:: Trecho citado ::

Pois bem, gostaria de saber, por fim, o que foi para você trabalhar neste filme… e o que diria a um jovem que desejasse trabalhar no mundo do cinema hoje, talvez movido por esses ideais de fraternidade…
«O que foi para mim é muito complexo para dizer em poucos minutos, porque eu conheci Chiara quando tinha 11,12 anos. Portanto, ouvi a história dela mil vezes, e todas as vezes ficava encantado. Quanto mais eu crescia, quanto mais a ouvia, mais a minha paixão pelo cinema me levava a imaginá-la, a ver as cenas. Portanto, posso dizer que também eu realizei um sonho. Este é um grande presente que sinto que recebi. Pois viver esses quatro anos de construção deste projeto, que enfrentou tantas dificuldades como, por exemplo, a pandemia – minha empresa corria o risco de fechar, em março, e não sabíamos se conseguiríamos reabrir, portanto, realizar o filme – bem, para mim foi tentar fazer bem a minha parte, ou seja, ser um instrumento para que tudo corresse na direção que o Céu queria. Porque acredito que Chiara, de alguma forma, lá do Alto, deu sua contribuição para a construção desta história. Sim, uma experiência profissional absolutamente única. Em 24 anos de trabalho, certamente este é o projeto que está mais no meu coração, e só pode ser assim, porque me toca profundamente.

:::
:: Material extraído ::

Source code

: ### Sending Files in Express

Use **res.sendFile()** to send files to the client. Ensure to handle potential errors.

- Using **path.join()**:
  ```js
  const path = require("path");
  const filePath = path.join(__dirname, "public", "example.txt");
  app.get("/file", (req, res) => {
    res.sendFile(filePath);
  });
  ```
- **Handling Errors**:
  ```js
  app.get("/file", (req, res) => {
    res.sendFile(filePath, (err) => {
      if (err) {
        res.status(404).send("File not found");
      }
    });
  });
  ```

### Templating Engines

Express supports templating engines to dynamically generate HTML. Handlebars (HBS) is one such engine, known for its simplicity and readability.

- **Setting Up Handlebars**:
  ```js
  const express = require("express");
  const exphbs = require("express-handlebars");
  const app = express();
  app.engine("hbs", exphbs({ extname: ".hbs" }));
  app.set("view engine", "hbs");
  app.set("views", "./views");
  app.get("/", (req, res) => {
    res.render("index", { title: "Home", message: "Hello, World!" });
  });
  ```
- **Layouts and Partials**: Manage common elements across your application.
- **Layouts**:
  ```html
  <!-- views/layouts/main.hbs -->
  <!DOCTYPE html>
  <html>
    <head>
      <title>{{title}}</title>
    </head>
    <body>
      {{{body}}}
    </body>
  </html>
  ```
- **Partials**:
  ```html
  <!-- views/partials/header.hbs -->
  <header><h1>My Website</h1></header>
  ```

:::

Exercícios >>
[1] Segundo a entrevista sobre o filme, há quantos anos o entrevistado trabalha?
[2] Prossiga a entrevista sobre o filme a partir do ponto em que o texto termina.
A listagem não tem nenhum papel nesta atividade.

Respostas numeradas >>
[1] Há 24 anos.

[2]
Um momento especial, entre tantos que vivi, foi quando o diretor chamou todas as atrizes e todos os atores – os estúdios da minha companhia ficam dentro de um teatro – para o palco desse teatro. Mesas foram montadas e todos os atores estavam ao redor delas com o diretor, a cortina do palco estava aberta, as luzes acesas para fazer a primeira leitura do roteiro. Então, criou-se um silêncio sagrado. Depois, os atores e as atrizes começaram a encenar o roteiro. E aí, o milagre aconteceu. Fiquei muito emocionado, porque senti meu coração acelerar, senti essa história respirar, e não me parecia verdade.
Você me perguntou o que dizer a um jovem que deseja trabalhar neste campo hoje. Olha, eu vou ser um pouco chato, vou ser chato para os meus filhos, que depois talvez até vejam esta entrevista. Mas é isso: é preciso estudar. Então, se na vida somos chamados, como pessoas, a sempre ser melhores, a sempre melhorar, na profissão devemos ter o desejo de ser os melhores, mas não por vaidade, não por ambição, não para ganhar dinheiro, mas simplesmente para que o talento possa se expressar e realizar coisas bonitas. Para poder trabalhar realmente pela construção de um mundo unido, da fraternidade universal, com inteligência. Então, o que posso dizer é: estudem!».
[1] Sassi di Matera: A cidade de pedra, centro histórico de Matera, cidade do sul da Itália, escavada na pedra, é habitada desde o Paleolítico. Foi inscrita como Patrimônio Mundial da UNESCO em 1993 graças à sua representação de um extraordinário ecossistema urbano, capaz de demonstrar a habitação local desde os tempos pré-históricos.